The way to the caverns was a long way. When we arrived there, I wished we had not come. The bodies around us lay in piles as high as my shoulders, five or six bodies high, men and women together, stacked in endless rows. In one area to the side of the entry, Mavin and Himaggery found body after body of those they had known. Here were those Mavin had mentioned to me, but many others as well.

“And all of their minds — their memories, all, gone? Out there? In the aeries of Gamesmasters, to be used as teaching aids for children?” Himaggery sounded unbelieving, but we assured him it was true.

“Then what threatened us and worked against us was not the Council at all? It was these old men in this moldy place? Abducting us one by one and storing us away like fish?” Again we assured him this was true.

“Then we have only to tell the world what has gone on here, and it will stop. The Traders can be watched.”

“That may be true,” I said. “But there may be more to it than that. It was these old men who abducted and kept you, true. But Quench said it was the Council told them who to take and keep. And it is to the Council that Quench has gone, gone with every tech in the place.”

“And,” said Mavin, “I would wager with every book they could lay hands on.”

We had not yet gone into the largest part of the cavern, a place from which a chill wind came to assure us of egress somewhere. It was then, as we were readying ourselves to find it, that the first rumble came, shivering the rock about us and dropping dust and ice onto our heads from far above. The shaking went on. Rock grated and twisted beneath us.

“We have taken too long,” shouted Mavin. “Through the large cavern, quickly.”

But we were not allowed to go. We had no sooner stepped within the large cavern than he came from behind a pile of bodies, Demon helmed, all in silver, a strange device cradled in his arms, its ominous tip pointed toward me. “Peter, the Necromancer,” he said. “I told them you were not dead! I would not let you be dead! Not you, Peter. Not until I could do it myself! I call Game, and Move. Necromancer Nine!”

Himaggery leapt to one side, behind a pile of bodies. Well, he was older than I. He had more experience with this kind of thing. On the other side, Mavin Shifted into something quick and fierce, and the corner of my eye saw her fade into an aisle. Well, she, too was a more experienced Shifter than I. I did not move. The tip of the thing which pointed at me said do not move, and I understood its language. “What have you there, Huld?” I asked him, almost conversationally. I was not unafraid. I was simply too surprised to act frightened.

“A thing Nitch made for me, Peter.
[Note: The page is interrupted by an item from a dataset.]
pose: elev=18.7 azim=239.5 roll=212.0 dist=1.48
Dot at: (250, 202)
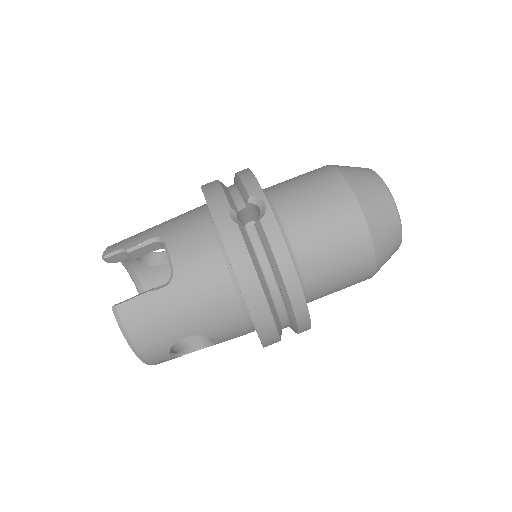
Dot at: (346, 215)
Was that not kind of him? It was when you all thought me bottled up in Bannerwell. Do not trust Immutables to do your bottling for you, Peter. They do not do it well. They have no skill in foxing or outfoxing; any Gamesman could outwit them, as I did. I had another place to go, a better place. I found Nitch as he traveled between Schooltown and that place of the magicians. Nitch. It was Nitch who was responsible for what happened to Mandor, Peter. Remember that. What happened to him was just.”